RECORDS SUPPLIED START

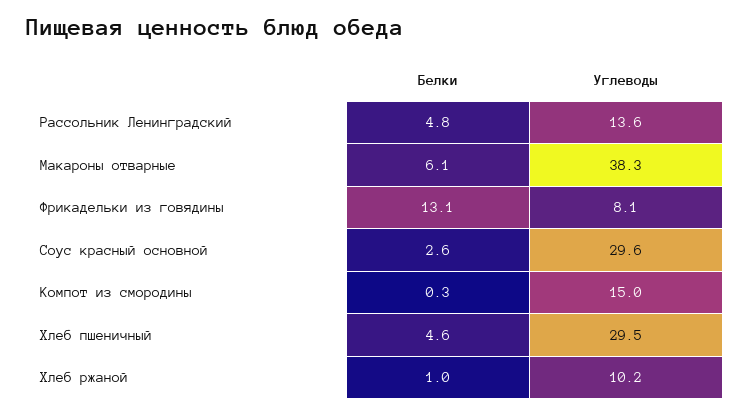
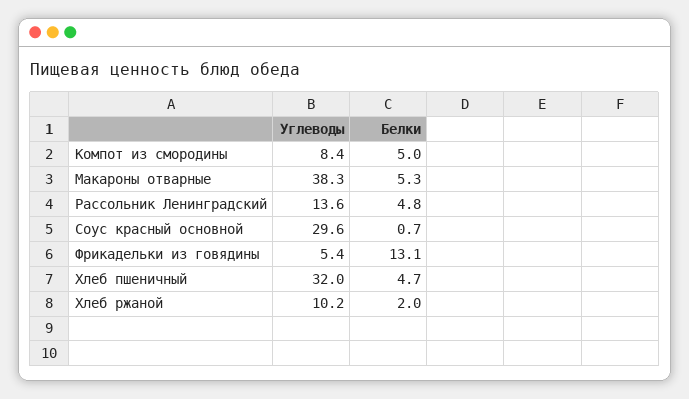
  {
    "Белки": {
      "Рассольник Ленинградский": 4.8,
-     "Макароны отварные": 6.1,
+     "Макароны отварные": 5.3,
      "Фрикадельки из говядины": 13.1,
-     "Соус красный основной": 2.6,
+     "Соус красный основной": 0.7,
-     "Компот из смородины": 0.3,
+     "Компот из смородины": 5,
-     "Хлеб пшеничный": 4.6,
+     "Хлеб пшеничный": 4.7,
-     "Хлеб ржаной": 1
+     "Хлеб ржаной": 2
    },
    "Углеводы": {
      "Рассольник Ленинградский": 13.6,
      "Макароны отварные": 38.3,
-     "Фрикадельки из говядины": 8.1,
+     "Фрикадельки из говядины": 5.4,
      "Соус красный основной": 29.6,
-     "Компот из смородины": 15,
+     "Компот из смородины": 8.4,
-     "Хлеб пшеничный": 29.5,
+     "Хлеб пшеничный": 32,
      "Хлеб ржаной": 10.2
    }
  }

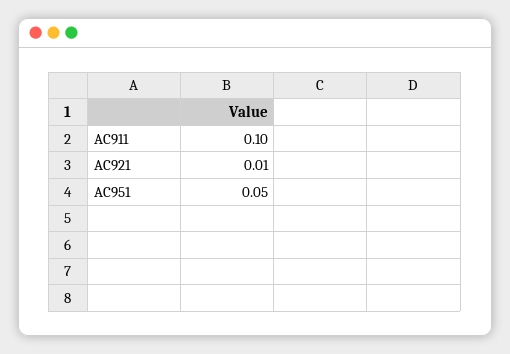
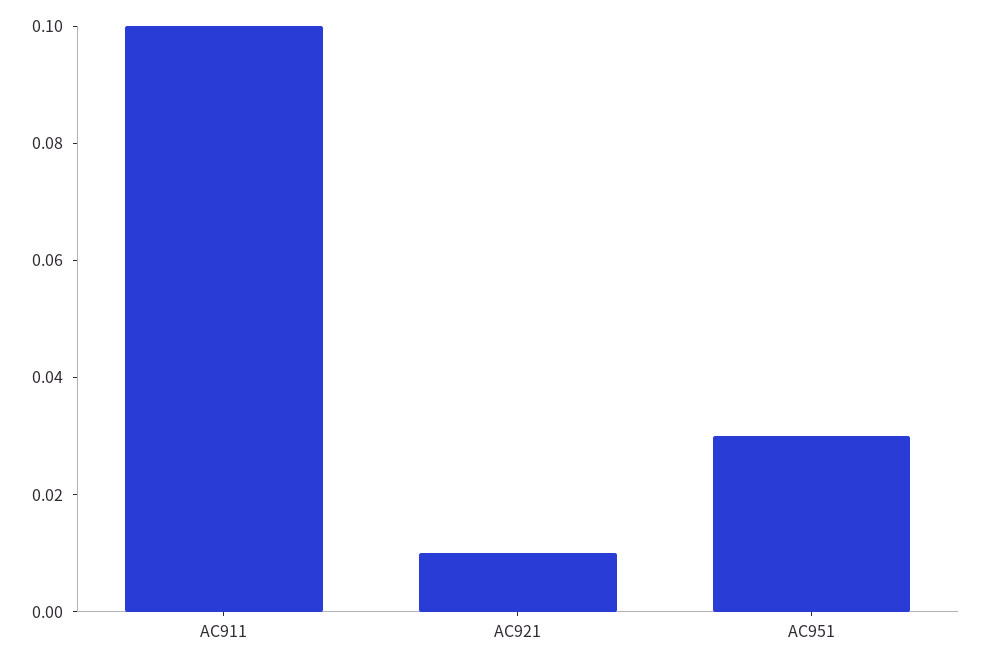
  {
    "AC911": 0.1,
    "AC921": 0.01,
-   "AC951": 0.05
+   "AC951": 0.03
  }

RECORDS SUPPLIED END

GOAL OF THE EXERCISE | Exclude images. Return the data above verbatim.

EXPECTED ANSWER |
  {
    "Белки": {
      "Рассольник Ленинградский": 4.8,
-     "Макароны отварные": 6.1,
+     "Макароны отварные": 5.3,
      "Фрикадельки из говядины": 13.1,
-     "Соус красный основной": 2.6,
+     "Соус красный основной": 0.7,
-     "Компот из смородины": 0.3,
+     "Компот из смородины": 5,
-     "Хлеб пшеничный": 4.6,
+     "Хлеб пшеничный": 4.7,
-     "Хлеб ржаной": 1
+     "Хлеб ржаной": 2
    },
    "Углеводы": {
      "Рассольник Ленинградский": 13.6,
      "Макароны отварные": 38.3,
-     "Фрикадельки из говядины": 8.1,
+     "Фрикадельки из говядины": 5.4,
      "Соус красный основной": 29.6,
-     "Компот из смородины": 15,
+     "Компот из смородины": 8.4,
-     "Хлеб пшеничный": 29.5,
+     "Хлеб пшеничный": 32,
      "Хлеб ржаной": 10.2
    }
  }

  {
    "AC911": 0.1,
    "AC921": 0.01,
-   "AC951": 0.05
+   "AC951": 0.03
  }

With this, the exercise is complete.